====== Given material

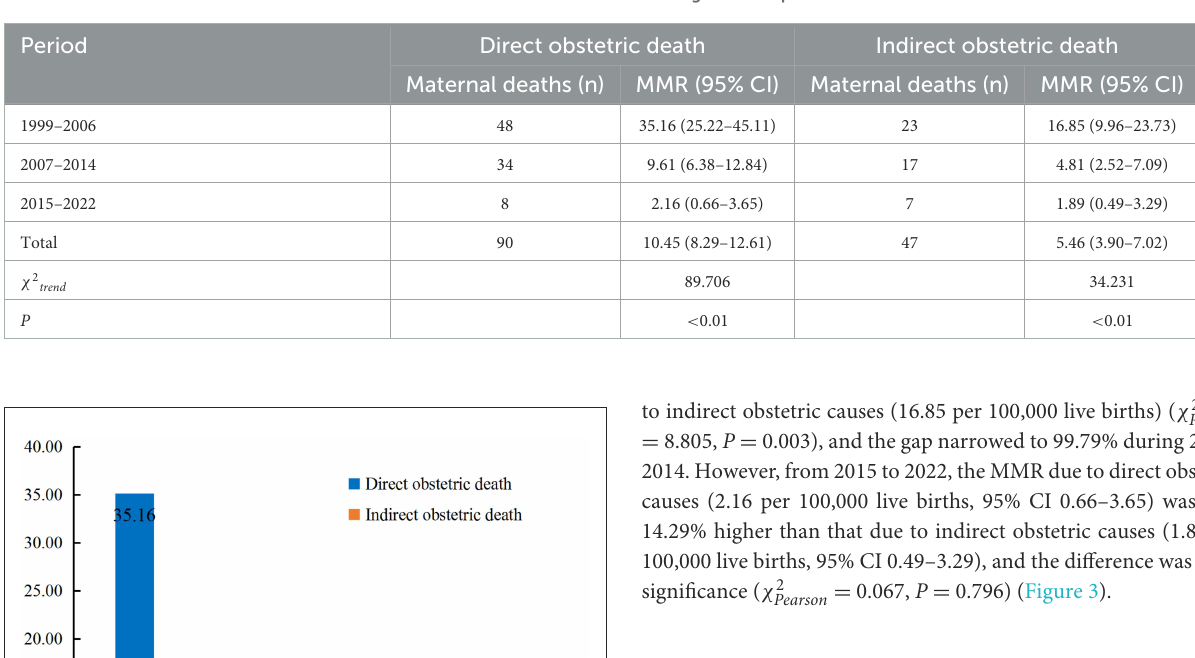
TABLE 2 The MMR due to direct and indirect obstetric causes in Baoan district during different period.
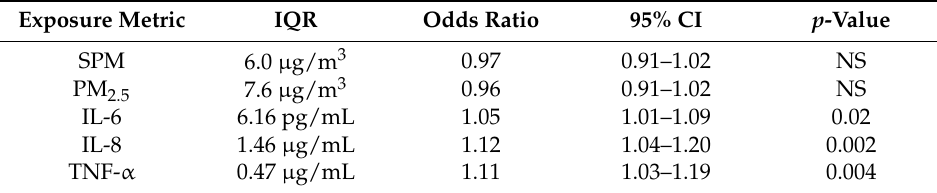
Table 2. Multivariate analysis using generalized estimating equation (GEE) logistic regression models to assess the association between respiratory symptoms and interquartile range (IQR) changes in the levels of suspended particulate matter (SPM), particulate matter <2.5 µ m in diameter (PM 2.5 ), interleukin (IL)-6, IL-8, and tumor necrosis factor (TNF)- α . Exposure Metric IQR Odds Ratio 95% CI p -Value SPM 6.0 µ g/m 3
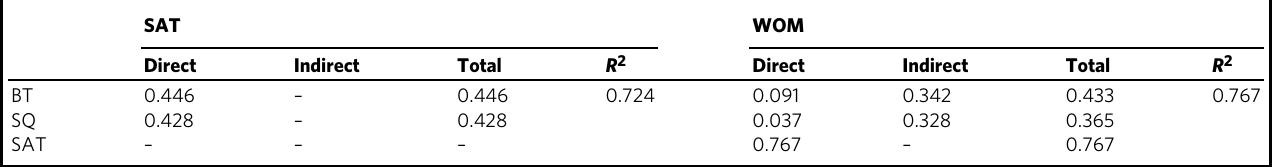
Table 6 Direct, indirect and total effect of the constructs of the present study.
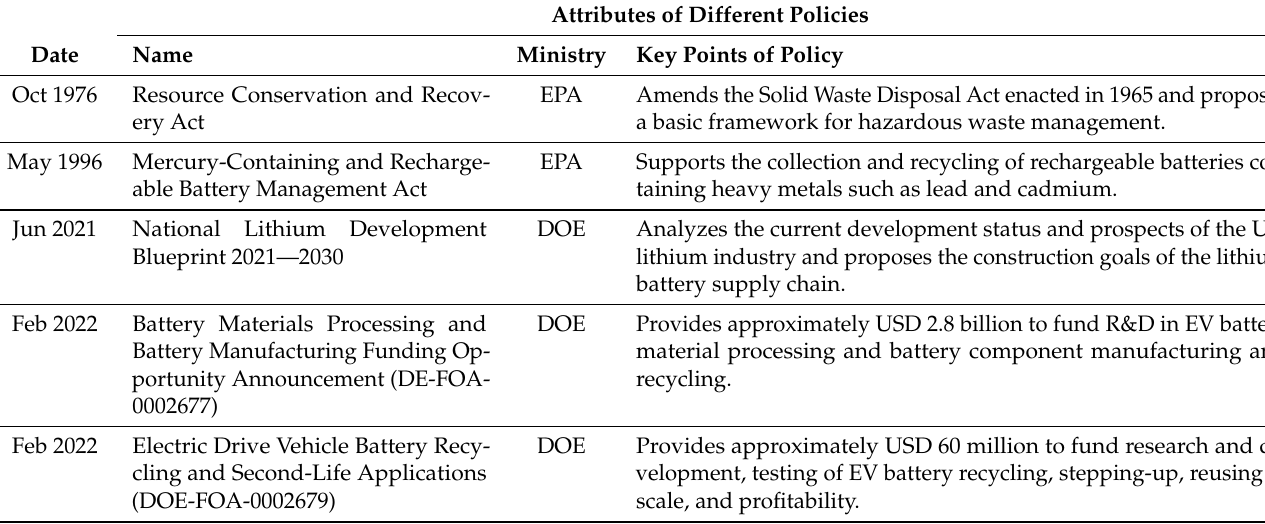
Table 2. Federal regulations on EoL power battery recycling in the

============

_Assignment_
Within the listing above, work out how many lines contain the string "indirect", and reply with that number only.

_Completed exercise_
2